*WHAT TO WORK ON*. Give the data below again exactly as written, but without the pictures.

*DATASET SECTION*.
↓

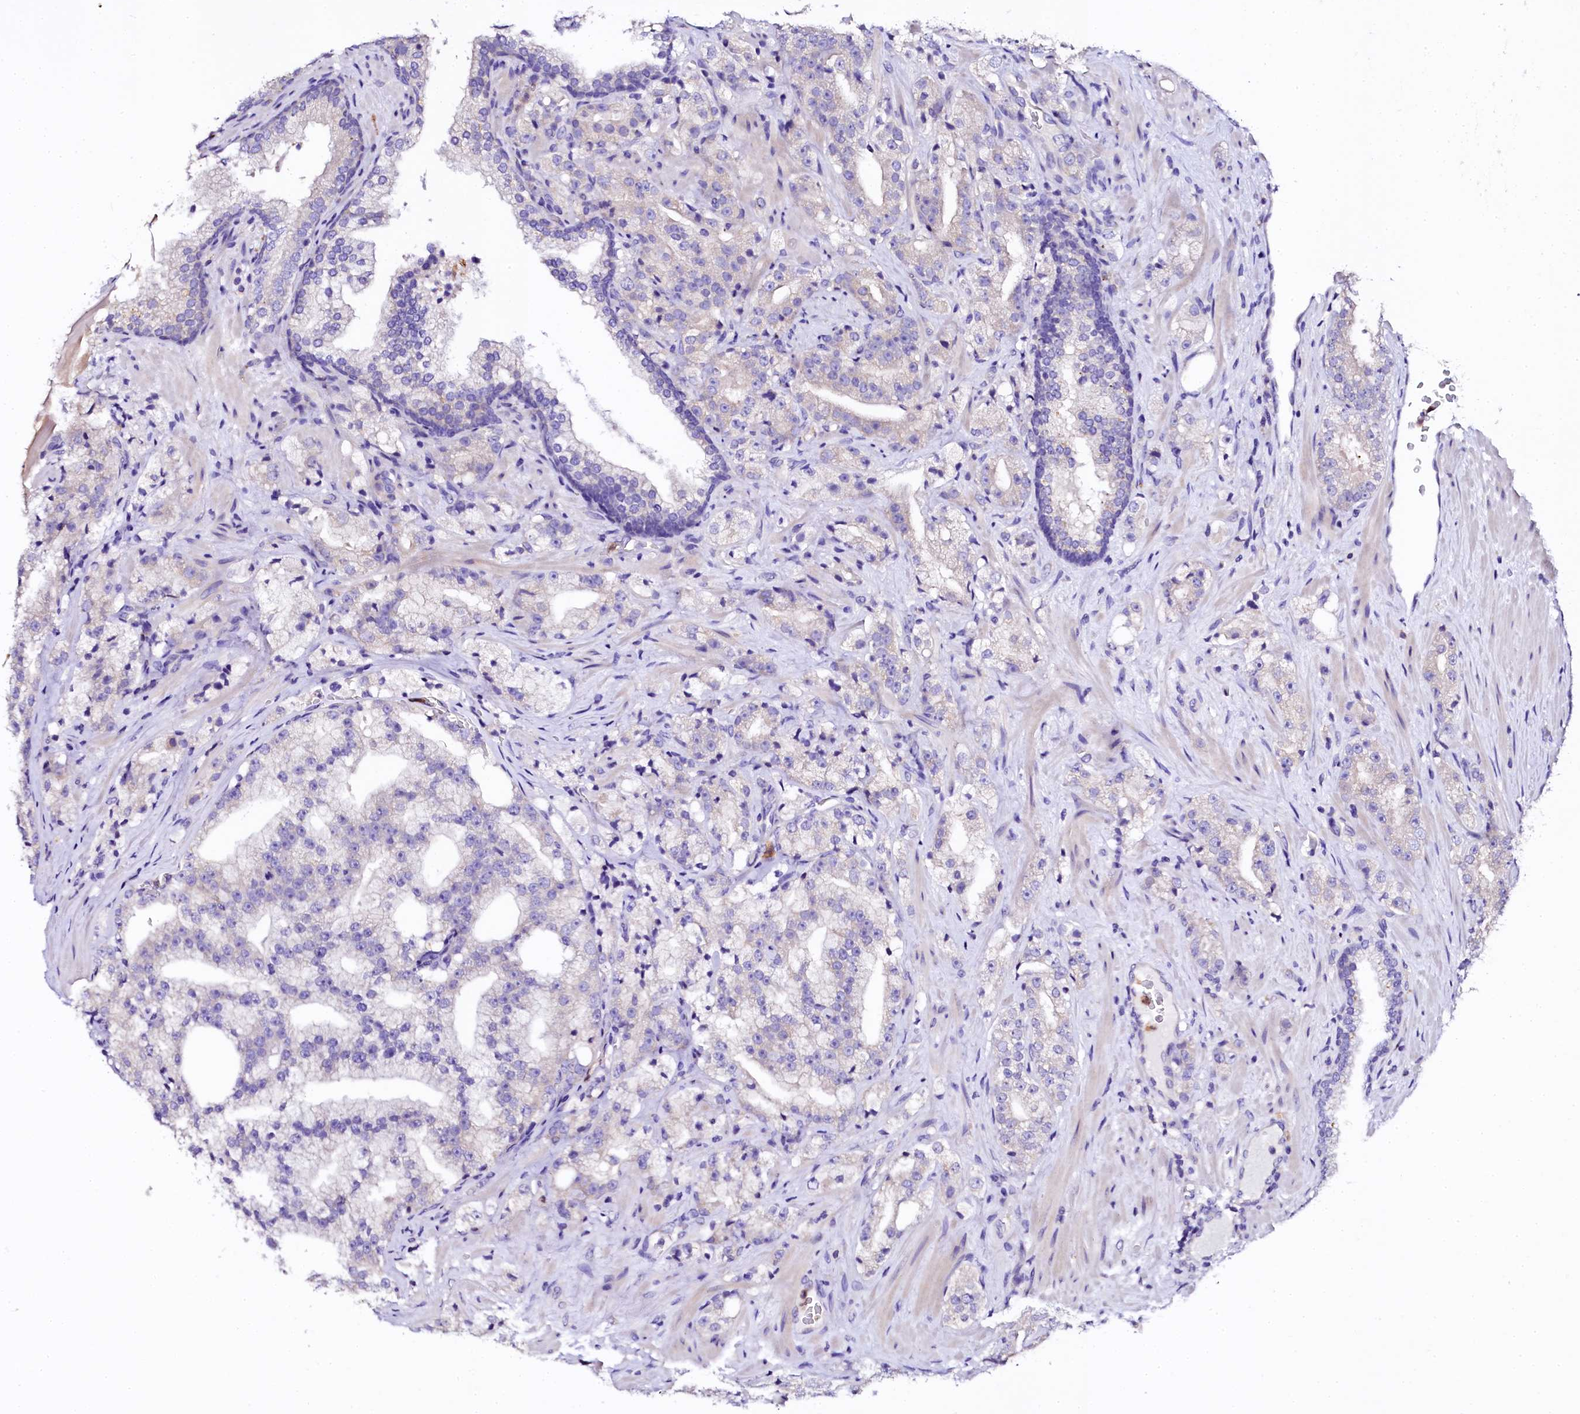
{"staining": {"intensity": "negative", "quantity": "none", "location": "none"}, "tissue": "prostate cancer", "cell_type": "Tumor cells", "image_type": "cancer", "snomed": [{"axis": "morphology", "description": "Adenocarcinoma, High grade"}, {"axis": "topography", "description": "Prostate"}], "caption": "This photomicrograph is of adenocarcinoma (high-grade) (prostate) stained with immunohistochemistry to label a protein in brown with the nuclei are counter-stained blue. There is no staining in tumor cells.", "gene": "NAA16", "patient": {"sex": "male", "age": 64}}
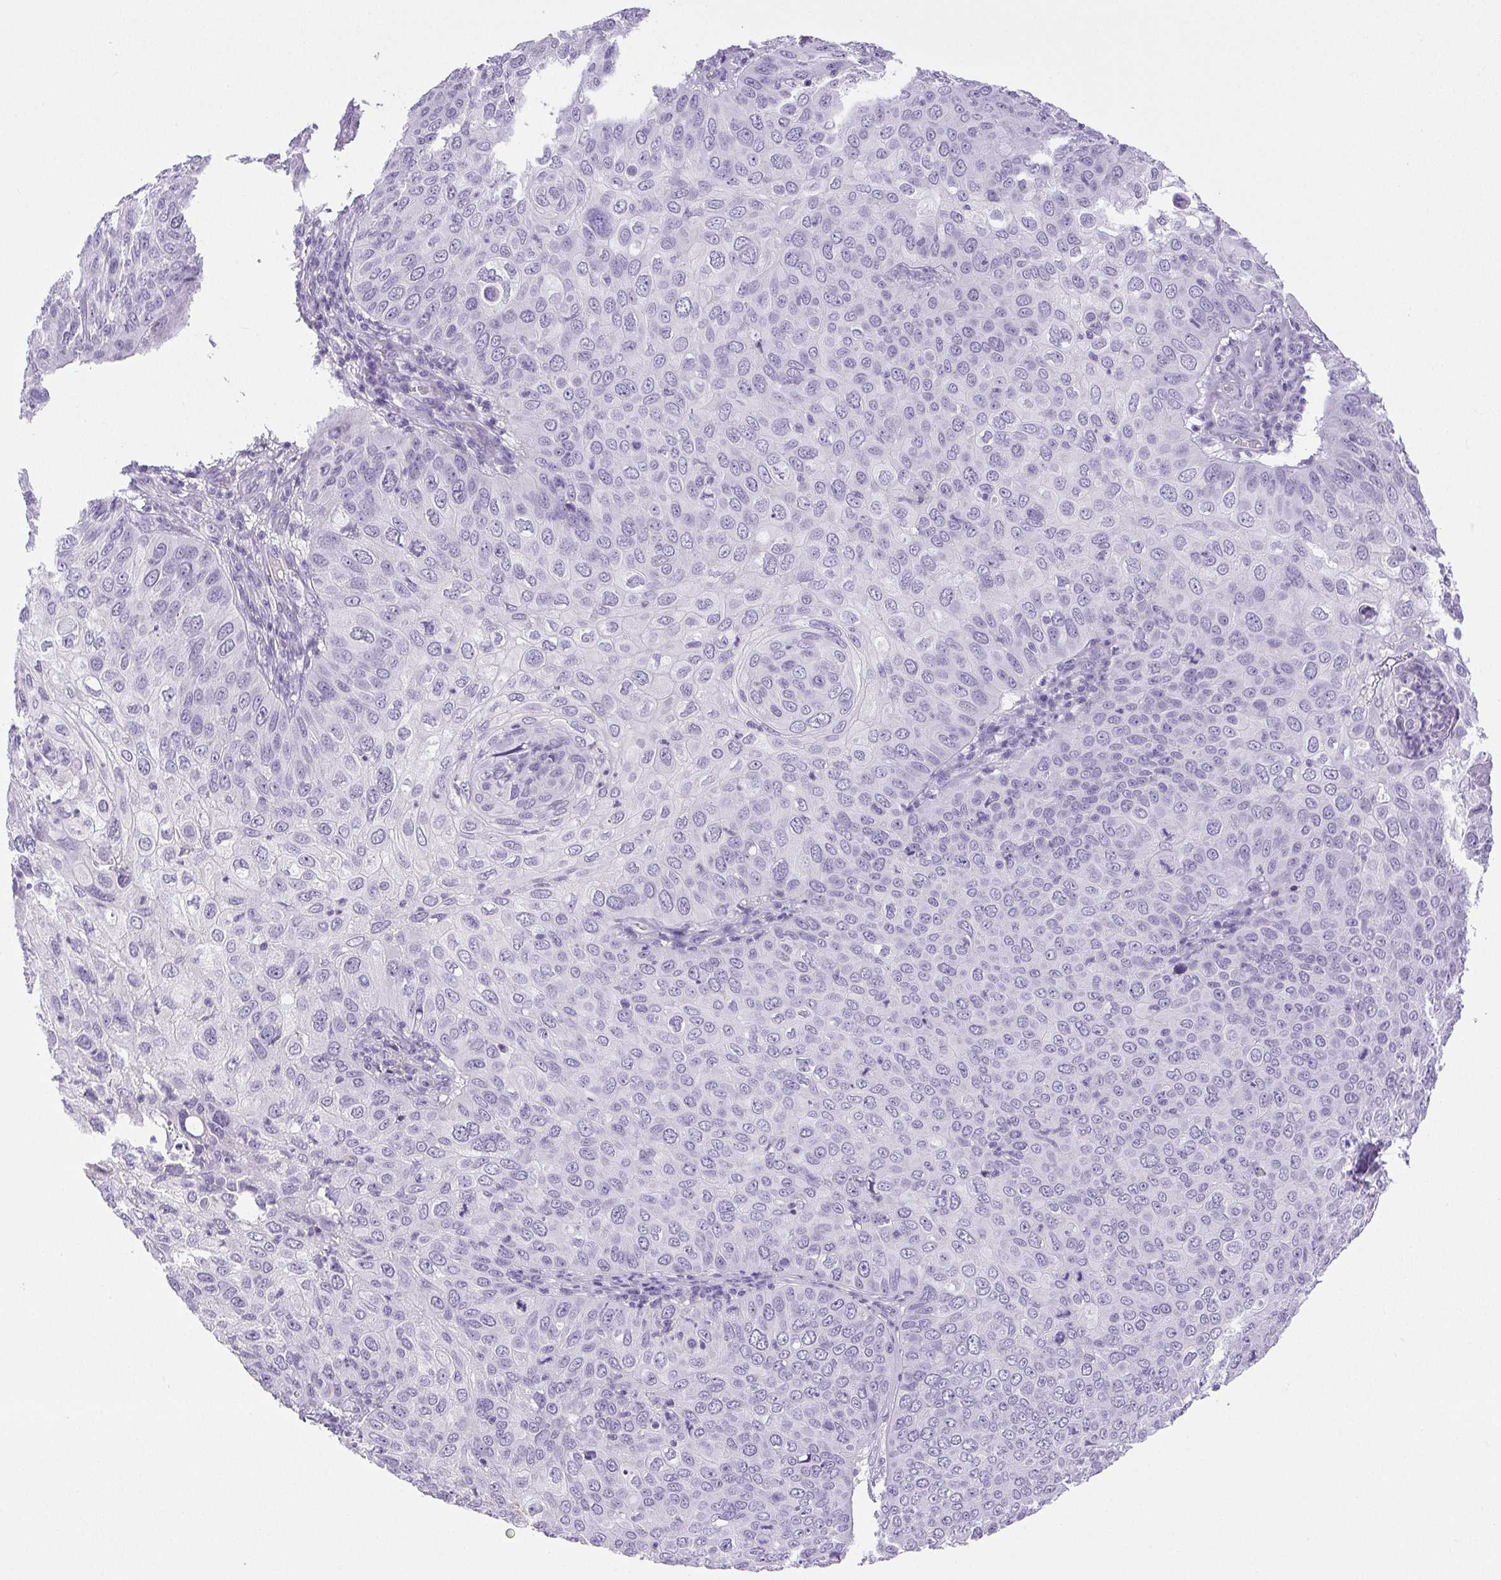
{"staining": {"intensity": "negative", "quantity": "none", "location": "none"}, "tissue": "skin cancer", "cell_type": "Tumor cells", "image_type": "cancer", "snomed": [{"axis": "morphology", "description": "Squamous cell carcinoma, NOS"}, {"axis": "topography", "description": "Skin"}], "caption": "A high-resolution photomicrograph shows immunohistochemistry (IHC) staining of skin squamous cell carcinoma, which exhibits no significant positivity in tumor cells. (DAB (3,3'-diaminobenzidine) immunohistochemistry (IHC), high magnification).", "gene": "HLA-G", "patient": {"sex": "male", "age": 87}}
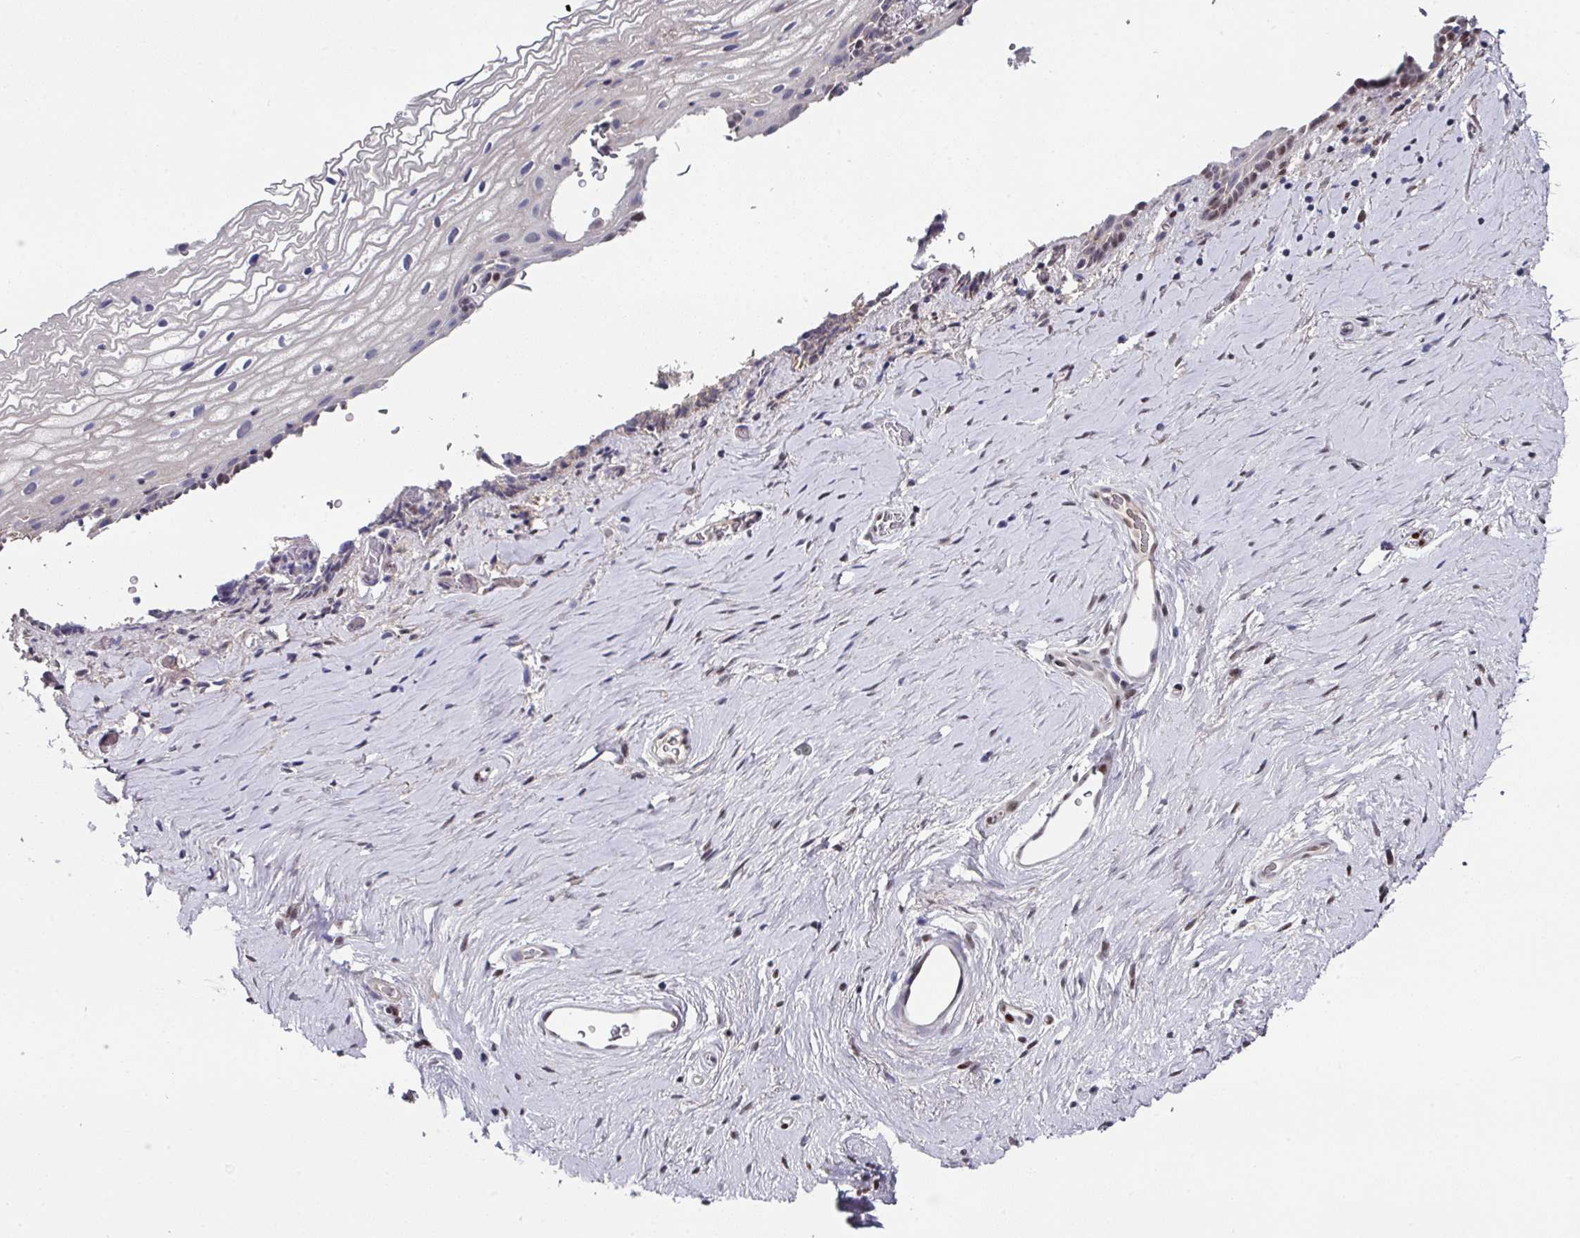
{"staining": {"intensity": "negative", "quantity": "none", "location": "none"}, "tissue": "vagina", "cell_type": "Squamous epithelial cells", "image_type": "normal", "snomed": [{"axis": "morphology", "description": "Normal tissue, NOS"}, {"axis": "morphology", "description": "Adenocarcinoma, NOS"}, {"axis": "topography", "description": "Rectum"}, {"axis": "topography", "description": "Vagina"}, {"axis": "topography", "description": "Peripheral nerve tissue"}], "caption": "A micrograph of vagina stained for a protein displays no brown staining in squamous epithelial cells. (DAB immunohistochemistry, high magnification).", "gene": "CBX7", "patient": {"sex": "female", "age": 71}}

↑

*EXERCISE SOLUTION*.
{"staining": {"intensity": "negative", "quantity": "none", "location": "none"}, "tissue": "prostate cancer", "cell_type": "Tumor cells", "image_type": "cancer", "snomed": [{"axis": "morphology", "description": "Adenocarcinoma, High grade"}, {"axis": "topography", "description": "Prostate"}], "caption": "This photomicrograph is of adenocarcinoma (high-grade) (prostate) stained with immunohistochemistry to label a protein in brown with the nuclei are counter-stained blue. There is no staining in tumor cells.", "gene": "NAA16", "patient": {"sex": "male", "age": 64}}
{"staining": {"intensity": "negative", "quantity": "none", "location": "none"}, "tissue": "skin cancer", "cell_type": "Tumor cells", "image_type": "cancer", "snomed": [{"axis": "morphology", "description": "Squamous cell carcinoma, NOS"}, {"axis": "topography", "description": "Skin"}], "caption": "A high-resolution photomicrograph shows immunohistochemistry (IHC) staining of skin squamous cell carcinoma, which exhibits no significant positivity in tumor cells. (DAB (3,3'-diaminobenzidine) immunohistochemistry (IHC), high magnification).", "gene": "HLA-G", "patient": {"sex": "male", "age": 87}}
{"staining": {"intensity": "negative", "quantity": "none", "location": "none"}, "tissue": "vagina", "cell_type": "Squamous epithelial cells", "image_type": "normal", "snomed": [{"axis": "morphology", "description": "Normal tissue, NOS"}, {"axis": "morphology", "description": "Adenocarcinoma, NOS"}, {"axis": "topography", "description": "Rectum"}, {"axis": "topography", "description": "Vagina"}, {"axis": "topography", "description": "Peripheral nerve tissue"}], "caption": "A micrograph of vagina stained for a protein displays no brown staining in squamous epithelial cells. (DAB immunohistochemistry, high magnification).", "gene": "CBX7", "patient": {"sex": "female", "age": 71}}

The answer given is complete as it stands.